> _Work instruction A_:
In the passage about Franklin and Debbie, what had always given Debbie trouble in her writing?
> _Work instruction B_:
Write a continuation of the passage about Franklin staying in London, starting right after its last sentence.

> _Passage to read_:
==========
Debbie’s affliction was evident in her letters to Franklin. Spelling and punctuation had always given her trouble, but now the very meaning of her sentences strayed and circled back upon itself. In her words on the pages before him, Franklin could trace her decline.

Yet he did not go home. In fairness, there was nothing he could have done at home to alleviate her condition. She would get better, God willing, or she would not, God unwilling. It was out of human hands.

All the same, had he been looking for a reason to leave London, this was more than he needed. His allies in the Pennsylvania Assembly would have understood, as would his friends in England. No one would have accused him of abandoning his post.
==========
> _Study material_:
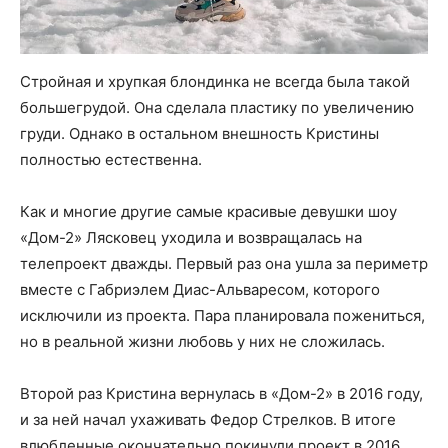
Стройная и хрупкая блондинка не всегда была такой
большегрудой. Она сделала пластику по увеличению
груди. Однако в остальном внешность Кристины
полностью естественна.
Как и многие другие самые красивые девушки шоу
«Дом-2» Лясковец уходила и возвращалась на
телепроект дважды. Первый раз она ушла за периметр
вместе с Габриэлем Диас-Альваресом, которого
исключили из проекта. Пара планировала пожениться,
но в реальной жизни любовь у них не сложилась.
Второй раз Кристина вернулась в «Дом-2» в 2016 году,
и за ней начал ухаживать Федор Стрелков. В итоге
влюбленные окончательно покинули проект в 2016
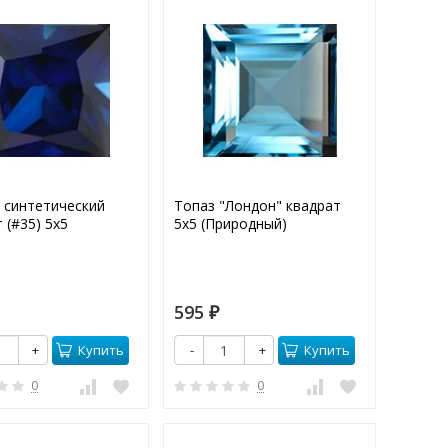
 синтетический
Топаз "Лондон" квадрат
 (#35) 5х5
5х5 (Природный)
595
₽
Купить
Купить
+
-
+
0
0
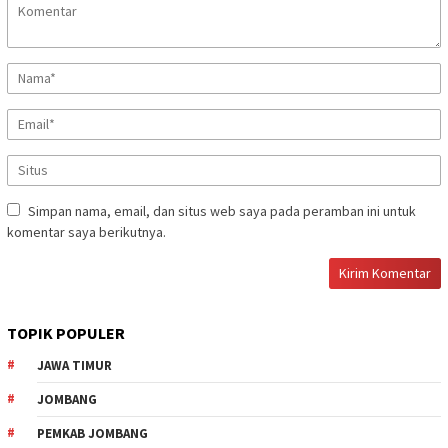
Simpan nama, email, dan situs web saya pada peramban ini untuk
komentar saya berikutnya.
TOPIK POPULER
JAWA TIMUR
JOMBANG
PEMKAB JOMBANG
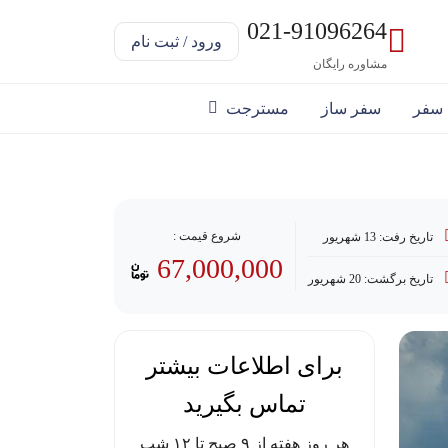
021-91096264
ورود / ثبت نام
مشاوره رایگان
 سفر
سفر ساز
مسترجت
خت با وام
شروع قیمت :
تاریخ رفت: 13 شهریور
67,000,000
تاریخ برگشت: 20 شهریور
برای اطلاعات بیشتر
تماس بگیرید
هر روز هفته از ۹ صبح تا ۱۲ شب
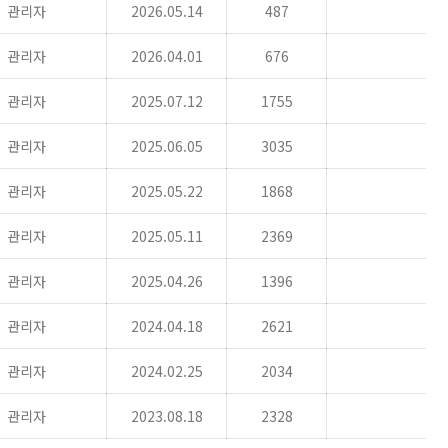
관리자
2026.05.14
487
관리자
2026.04.01
676
관리자
2025.07.12
1755
관리자
2025.06.05
3035
관리자
2025.05.22
1868
관리자
2025.05.11
2369
관리자
2025.04.26
1396
관리자
2024.04.18
2621
관리자
2024.02.25
2034
관리자
2023.08.18
2328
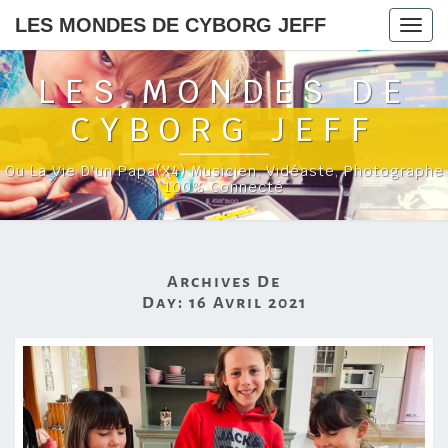
LES MONDES DE CYBORG JEFF
Togg
navig
LES MONDES DE
CYBORG JEFF
Ou La Vie D'un Papa(x4) Musicien, Vidéaste, Photographe
100% Connecté
Archives De
Day:
16 Avril 2021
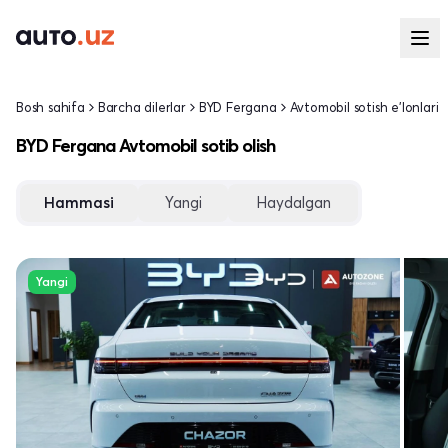
Bosh sahifa
Barcha dilerlar
BYD Fergana
Avtomobil sotish e'lonlari
BYD Fergana Avtomobil sotib olish
Hammasi
Yangi
Haydalgan
Yangi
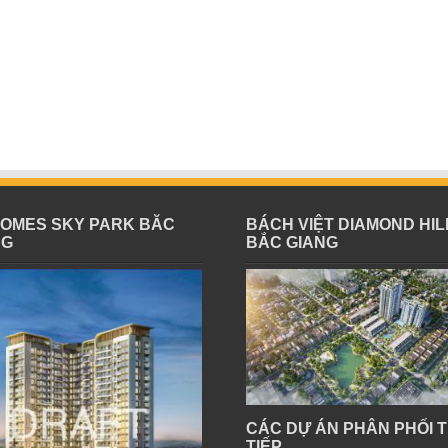
HOMES SKY PARK BĂC
BÁCH VIỆT DIAMOND HIL
NG
BẮC GIANG
CÁC DỰ ÁN PHÂN PHỐI 
TIẾP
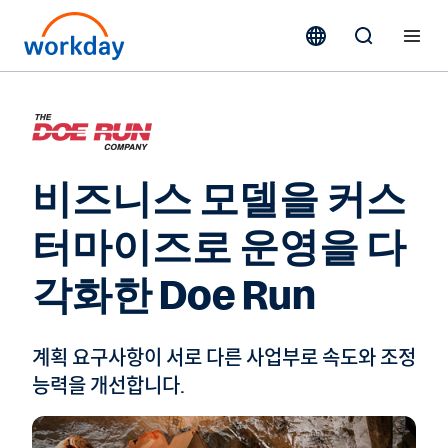
비즈니스 모델을 커스
터마이즈로 운영을 다
각화한 Doe Run
계획 요구사항이 서로 다른 사업부로 속도와 조정
능력을 개선합니다.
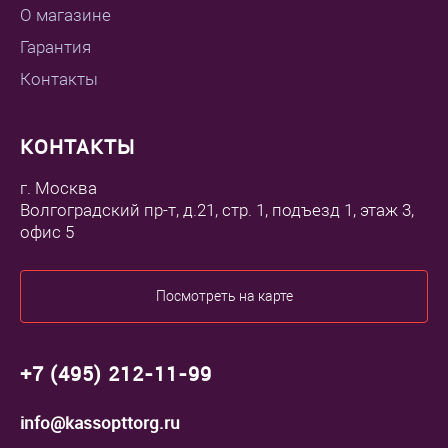
О магазине
Гарантия
Контакты
КОНТАКТЫ
г. Москва
Волгоградский пр-т, д.21, стр. 1, подъезд 1, этаж 3,
офис 5
Посмотреть на карте
+7 (495) 212-11-99
info@kassopttorg.ru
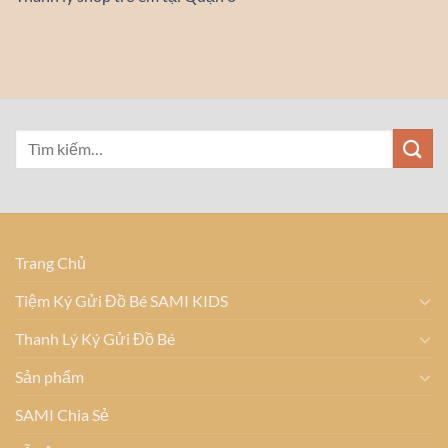
Trang Chủ
Tiệm Ký Gửi Đồ Bé SAMI KIDS
Thanh Lý Ký Gửi Đồ Bé
Sản phẩm
SAMI Chia Sẻ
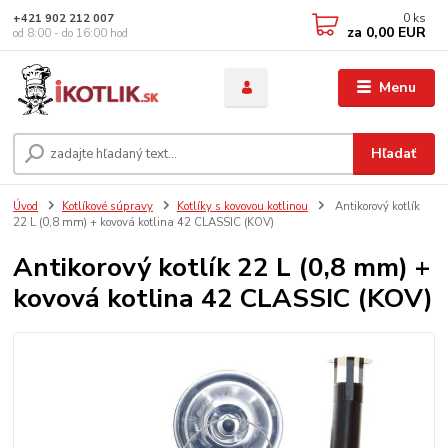
0
ks
+421 902 212 007
za
0,00 EUR
od 8:00 - do 16:00 hod
Menu
Hľadať
Úvod
Kotlíkové súpravy
Kotlíky s kovovou kotlinou
Antikorový kotlík
22 L (0,8 mm) + kovová kotlina 42 CLASSIC (KOV)
Antikorový kotlík 22 L (0,8 mm) +
kovová kotlina 42 CLASSIC (KOV)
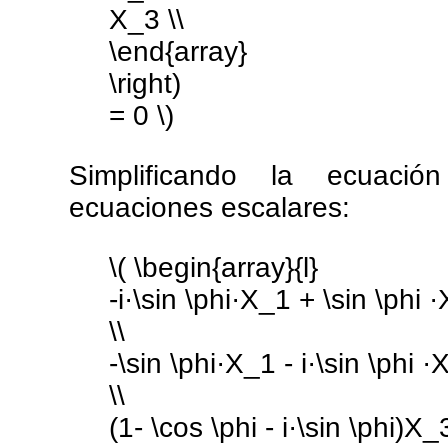
X_3 \\
\end{array}
\right)
= 0 \)
Simplificando la ecuació
ecuaciones escalares:
\( \begin{array}{l}
-i·\sin \phi·X_1 + \sin \phi ·
\\
-\sin \phi·X_1 - i·\sin \phi ·
\\
(1- \cos \phi - i·\sin \phi)X_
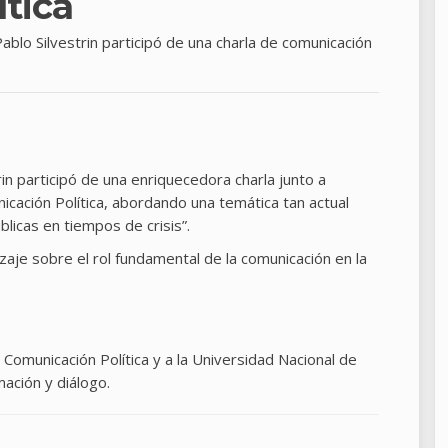
tica
Pablo Silvestrin participó de una charla de comunicación
n participó de una enriquecedora charla junto a
icación Política, abordando una temática tan actual
licas en tiempos de crisis”.
zaje sobre el rol fundamental de la comunicación en la
e Comunicación Política y a la Universidad Nacional de
ación y diálogo.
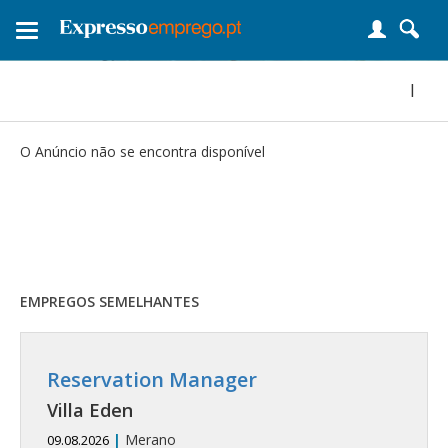
Toggle
navigation
|
O Anúncio não se encontra disponível
EMPREGOS SEMELHANTES
Reservation Manager
Villa Eden
|
Merano
09.08.2026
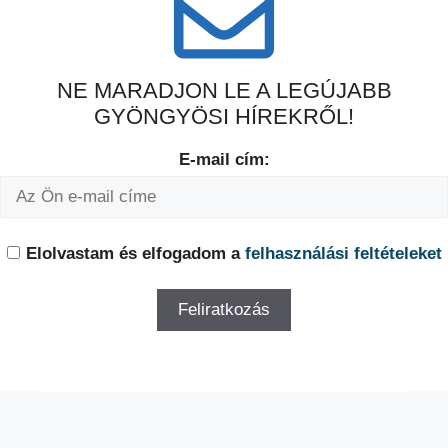
NE MARADJON LE A LEGÚJABB
GYÖNGYÖSI HÍREKRŐL!
E-mail cím:
Elolvastam és elfogadom a
felhasználási feltételeket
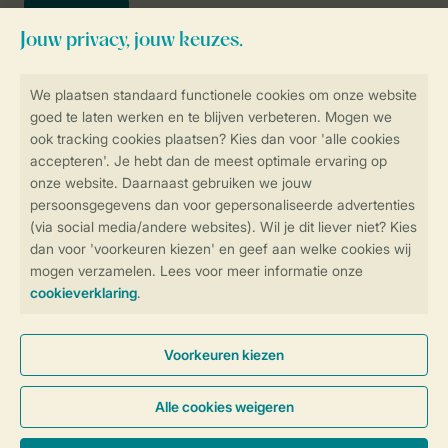
Veilig en snel online boeken
SSL certificaat
Veilige gegevensoverdracht
Veilige betaling
Controle over jouw gegevens &
privacy
Instellingen wijzigen
Algemene voorwaarden
Privacy notice
Cookies en banners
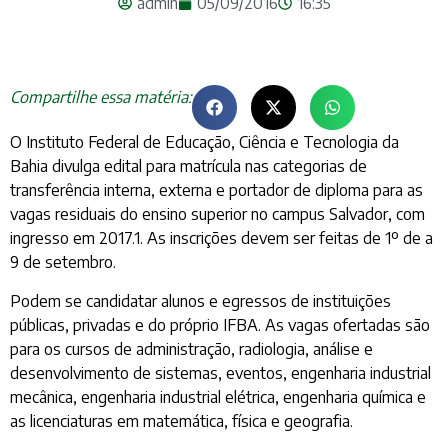
admin
05/09/2016
16:35
Compartilhe essa matéria:
O Instituto Federal de Educação, Ciência e Tecnologia da
Bahia divulga edital para matrícula nas categorias de
transferência interna, externa e portador de diploma para as
vagas residuais do ensino superior no campus Salvador, com
ingresso em 2017.1. As inscrições devem ser feitas de 1º de a
9 de setembro.
Podem se candidatar alunos e egressos de instituições
públicas, privadas e do próprio IFBA. As vagas ofertadas são
para os cursos de administração, radiologia, análise e
desenvolvimento de sistemas, eventos, engenharia industrial
mecânica, engenharia industrial elétrica, engenharia química e
as licenciaturas em matemática, física e geografia.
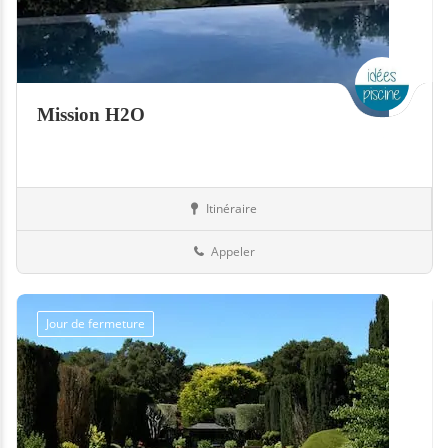
Mission H2O
Itinéraire
Piscines
92-Hauts-de-Seine
Appeler
Jour de fermeture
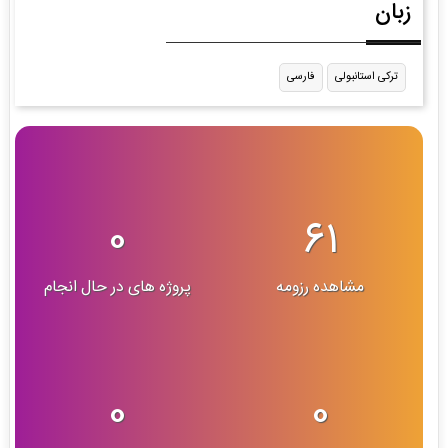
زبان
ترکی استانبولی
فارسی
0
61
مشاهده رزومه
پروژه های در حال انجام
0
0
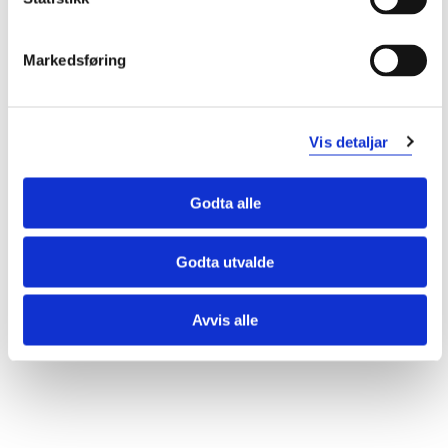
Rutine ved avbrote eller ikkje møtt i
praksis
Markedsføring
Oppbevaring av dokument på
praksisstaden knytt til
Vis detaljar
praksisgjennomføring for den
enkelte student
Godta alle
Godta utvalde
Avvis alle
Endra 21.05.26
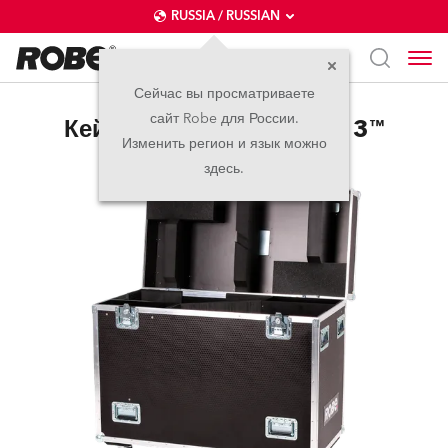
RUSSIA / RUSSIAN
Сейчас вы просматриваете
сайт Robe для России.
Кейс Для Двух PATT 2013™
Изменить регион и язык можно
здесь.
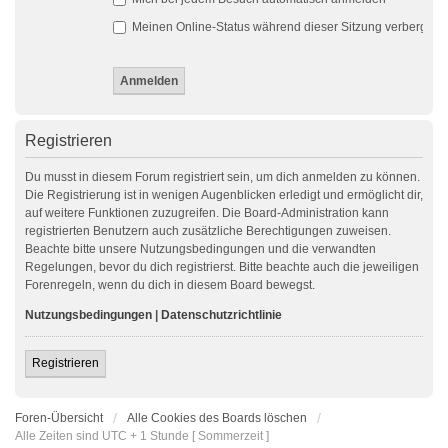
Meinen Online-Status während dieser Sitzung verbergen
Registrieren
Du musst in diesem Forum registriert sein, um dich anmelden zu können.
Die Registrierung ist in wenigen Augenblicken erledigt und ermöglicht dir,
auf weitere Funktionen zuzugreifen. Die Board-Administration kann
registrierten Benutzern auch zusätzliche Berechtigungen zuweisen.
Beachte bitte unsere Nutzungsbedingungen und die verwandten
Regelungen, bevor du dich registrierst. Bitte beachte auch die jeweiligen
Forenregeln, wenn du dich in diesem Board bewegst.
Nutzungsbedingungen
|
Datenschutzrichtlinie
Registrieren
Foren-Übersicht
Alle Cookies des Boards löschen
Alle Zeiten sind UTC + 1 Stunde [ Sommerzeit ]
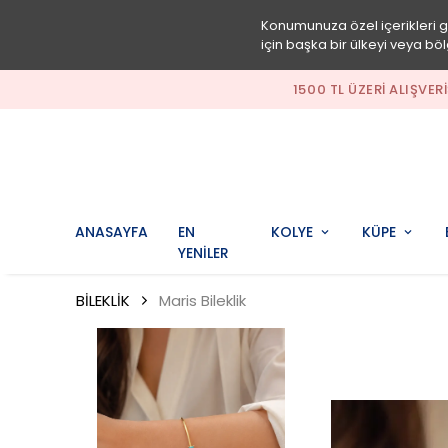
Konumunuza özel içerikleri 
için başka bir ülkeyi veya böl
1500 TL ÜZERI ALIŞVER
ANASAYFA
EN
KOLYE
KÜPE
YENİLER
BİLEKLİK
Maris Bileklik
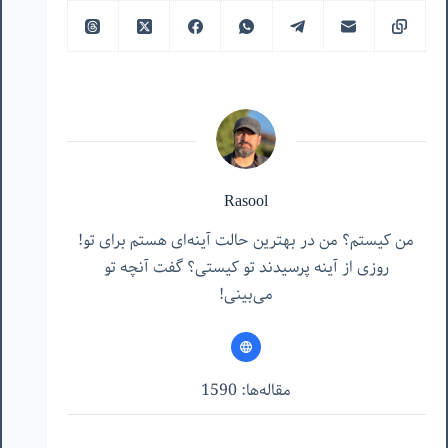
Rasool
من کیستم؟ من در بهترین حالت آینه‌ای هستم برای تو!
روزی از آینه پرسیدند تو کیستی؟ گفت آنچه تو
می‌بینی!
مقاله‌ها: 1590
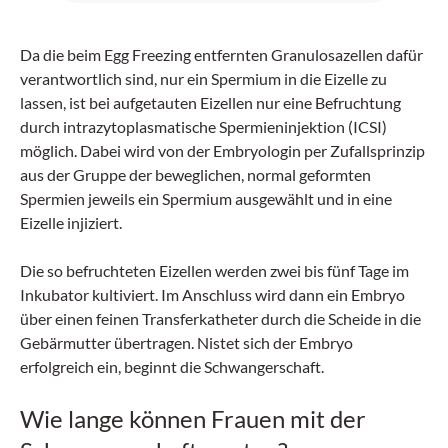
Da die beim Egg Freezing entfernten Granulosazellen dafür
verantwortlich sind, nur ein Spermium in die Eizelle zu
lassen, ist bei aufgetauten Eizellen nur eine Befruchtung
durch intrazytoplasmatische Spermieninjektion (ICSI)
möglich. Dabei wird von der Embryologin per Zufallsprinzip
aus der Gruppe der beweglichen, normal geformten
Spermien jeweils ein Spermium ausgewählt und in eine
Eizelle injiziert.
Die so befruchteten Eizellen werden zwei bis fünf Tage im
Inkubator kultiviert. Im Anschluss wird dann ein Embryo
über einen feinen Transferkatheter durch die Scheide in die
Gebärmutter übertragen. Nistet sich der Embryo
erfolgreich ein, beginnt die Schwangerschaft.
Wie lange können Frauen mit der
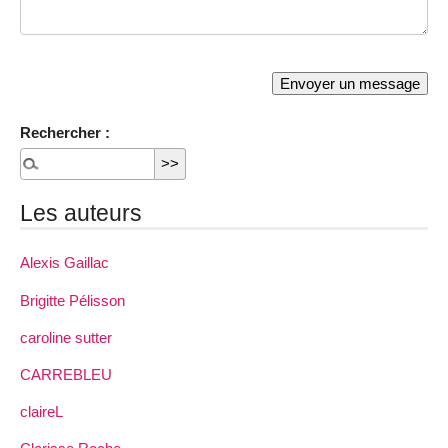
Rechercher :
Les auteurs
Alexis Gaillac
Brigitte Pélisson
caroline sutter
CARREBLEU
claireL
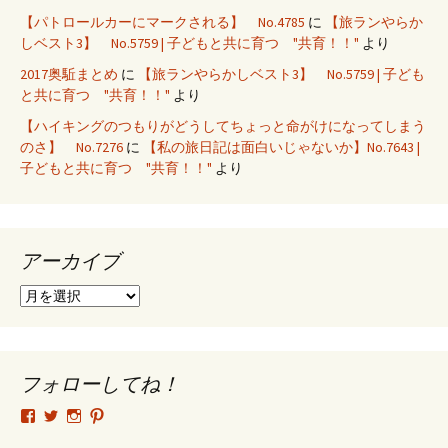
【パトロールカーにマークされる】 No.4785
に
【旅ランやらか
しベスト3】 No.5759 | 子どもと共に育つ "共育！！"
より
2017奥駈まとめ
に
【旅ランやらかしベスト3】 No.5759 | 子ども
と共に育つ "共育！！"
より
【ハイキングのつもりがどうしてちょっと命がけになってしまう
のさ】 No.7276
に
【私の旅日記は面白いじゃないか】No.7643 |
子どもと共に育つ "共育！！"
より
アーカイブ
ア
ー
カ
イ
ブ
フォローしてね！
tsutomu.hattori.33
SottakuninMoai
tsutomu.hattori.33
tsutomuhattori
さ
さ
さ
さ
ん
ん
ん
ん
==========
> _Written reply A_:
Spelling and punctuation.

> _Written reply B_:
But he
was not looking for a reason to go home; he was looking for reasons to stay. And he did not have to look far. He hoped to win approval of the land schemes he and William had been pushing; success was hardly assured, but it appeared more likely than ever. Yet success was a delicate flower that required constant cultivation, especially in the demanding environment of political London; to leave now would jeopardize years of work and dreams. The possibility of a choice appointment to government remained a tantalizing possibility. Franklin eschewed ambition, but for the runaway from Boston to culminate his career in a distinguished position in the imperial capital would be most satisfying. As Poor Richard might have said, plums don’t fall far from the tree; for Franklin to depart London would eliminate any chance of his catching one.